--- Dataset records ---

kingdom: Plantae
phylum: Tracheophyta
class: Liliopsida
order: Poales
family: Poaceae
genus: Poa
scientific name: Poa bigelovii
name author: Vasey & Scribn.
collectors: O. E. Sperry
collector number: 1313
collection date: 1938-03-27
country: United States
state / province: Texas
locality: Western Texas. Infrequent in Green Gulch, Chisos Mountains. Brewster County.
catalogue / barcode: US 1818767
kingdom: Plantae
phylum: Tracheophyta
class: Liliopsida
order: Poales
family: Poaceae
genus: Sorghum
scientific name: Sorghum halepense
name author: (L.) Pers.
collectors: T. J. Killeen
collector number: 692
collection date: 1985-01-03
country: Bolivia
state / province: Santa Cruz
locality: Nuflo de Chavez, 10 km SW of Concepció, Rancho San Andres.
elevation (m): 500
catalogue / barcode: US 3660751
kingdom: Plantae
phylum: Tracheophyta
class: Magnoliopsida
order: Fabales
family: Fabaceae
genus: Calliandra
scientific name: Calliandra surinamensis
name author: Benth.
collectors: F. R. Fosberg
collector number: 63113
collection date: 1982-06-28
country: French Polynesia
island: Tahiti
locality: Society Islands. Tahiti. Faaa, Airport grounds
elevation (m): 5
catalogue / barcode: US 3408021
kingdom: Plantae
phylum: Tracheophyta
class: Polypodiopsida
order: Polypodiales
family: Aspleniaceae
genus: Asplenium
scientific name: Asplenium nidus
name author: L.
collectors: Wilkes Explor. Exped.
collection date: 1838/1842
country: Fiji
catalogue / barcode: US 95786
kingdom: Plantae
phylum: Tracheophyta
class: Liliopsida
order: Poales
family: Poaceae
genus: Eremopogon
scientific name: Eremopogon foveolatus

---

▸ **Task requirements**
Give the stretch from the line containing "genus: Calliandra" through the end of the records as a numbered list, leaving out any blank lines.

▸ **The solution**
1. genus: Calliandra
2. scientific name: Calliandra surinamensis
3. name author: Benth.
4. collectors: F. R. Fosberg
5. collector number: 63113
6. collection date: 1982-06-28
7. country: French Polynesia
8. island: Tahiti
9. locality: Society Islands. Tahiti. Faaa, Airport grounds
10. elevation (m): 5
11. catalogue / barcode: US 3408021
12. kingdom: Plantae
13. phylum: Tracheophyta
14. class: Polypodiopsida
15. order: Polypodiales
16. family: Aspleniaceae
17. genus: Asplenium
18. scientific name: Asplenium nidus
19. name author: L.
20. collectors: Wilkes Explor. Exped.
21. collection date: 1838/1842
22. country: Fiji
23. catalogue / barcode: US 95786
24. kingdom: Plantae
25. phylum: Tracheophyta
26. class: Liliopsida
27. order: Poales
28. family: Poaceae
29. genus: Eremopogon
30. scientific name: Eremopogon foveolatus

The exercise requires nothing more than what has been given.